WHAT IS REQUIRED:
Pick out each line of the material below that contains the word "values" and copy it out in full.

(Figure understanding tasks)
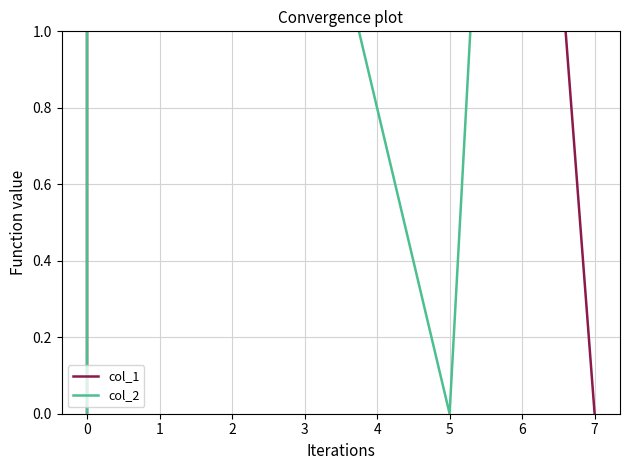

Is the value of col_1 at 7 greater than the value of col_2 at 5?

No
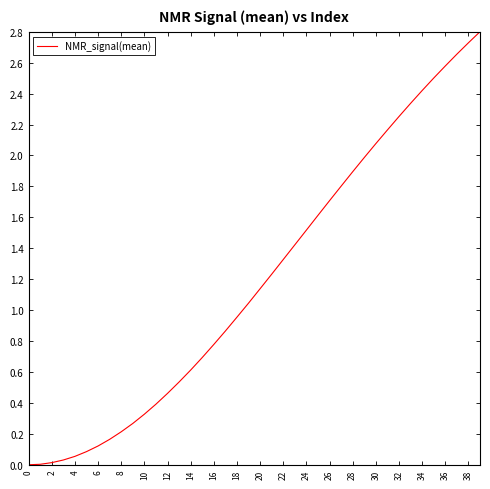

What is the difference between the maximum and minimum values?

2.8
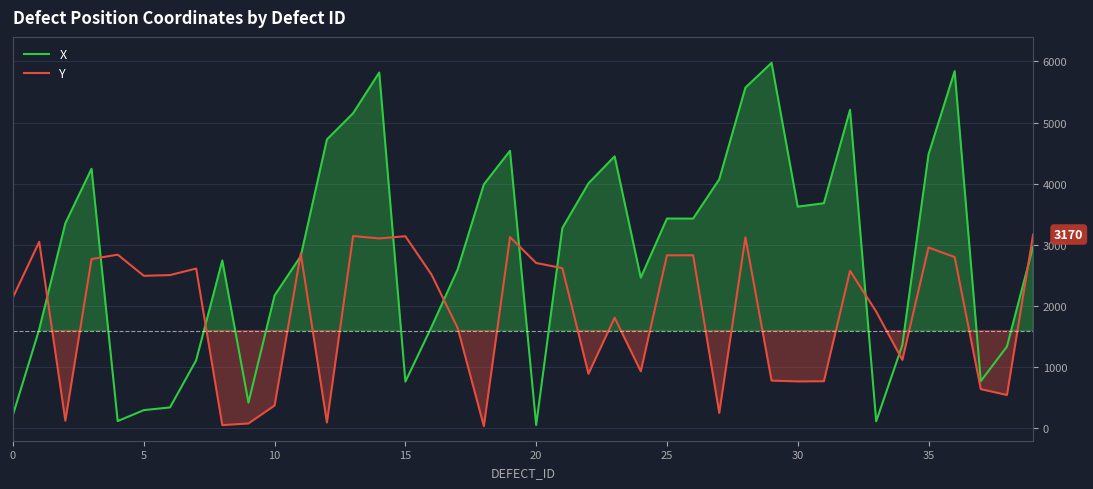

Which series has the widest spread of values?

X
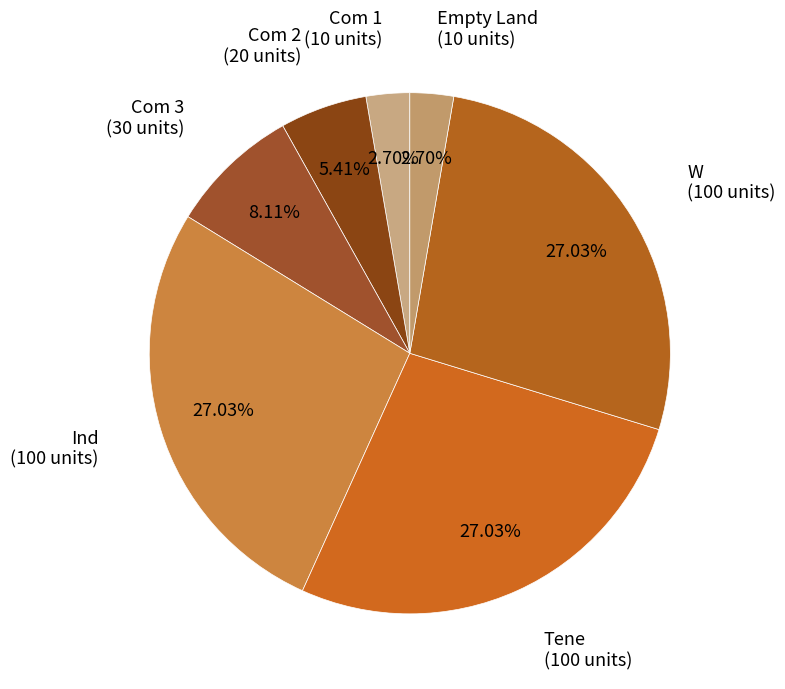

To the nearest percent, what portion does Com 3 represent?

8%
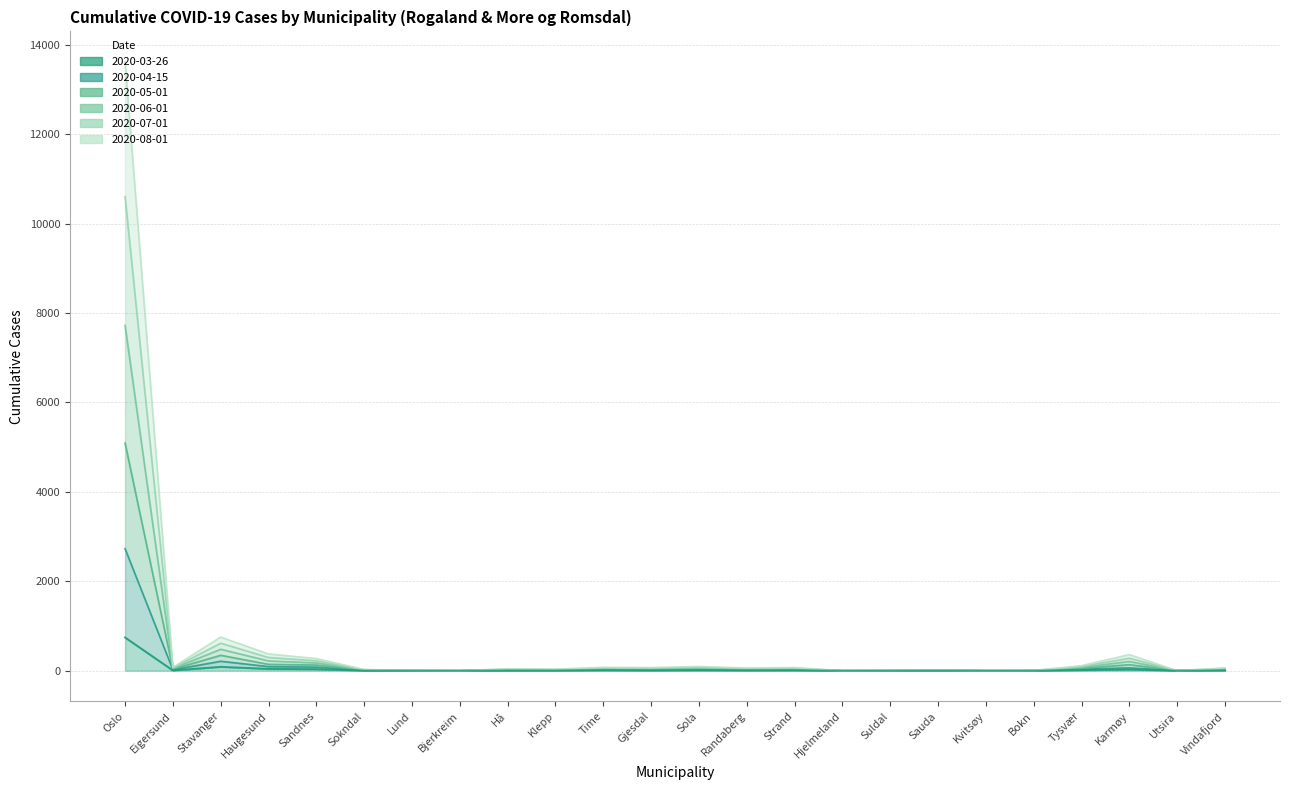

True or false: 2020-07-01 and 2020-08-01 cross at least once.

False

RESPONSE AREA:
What is the difference between the maximum and minimum values?
Which series has the widest spread of values?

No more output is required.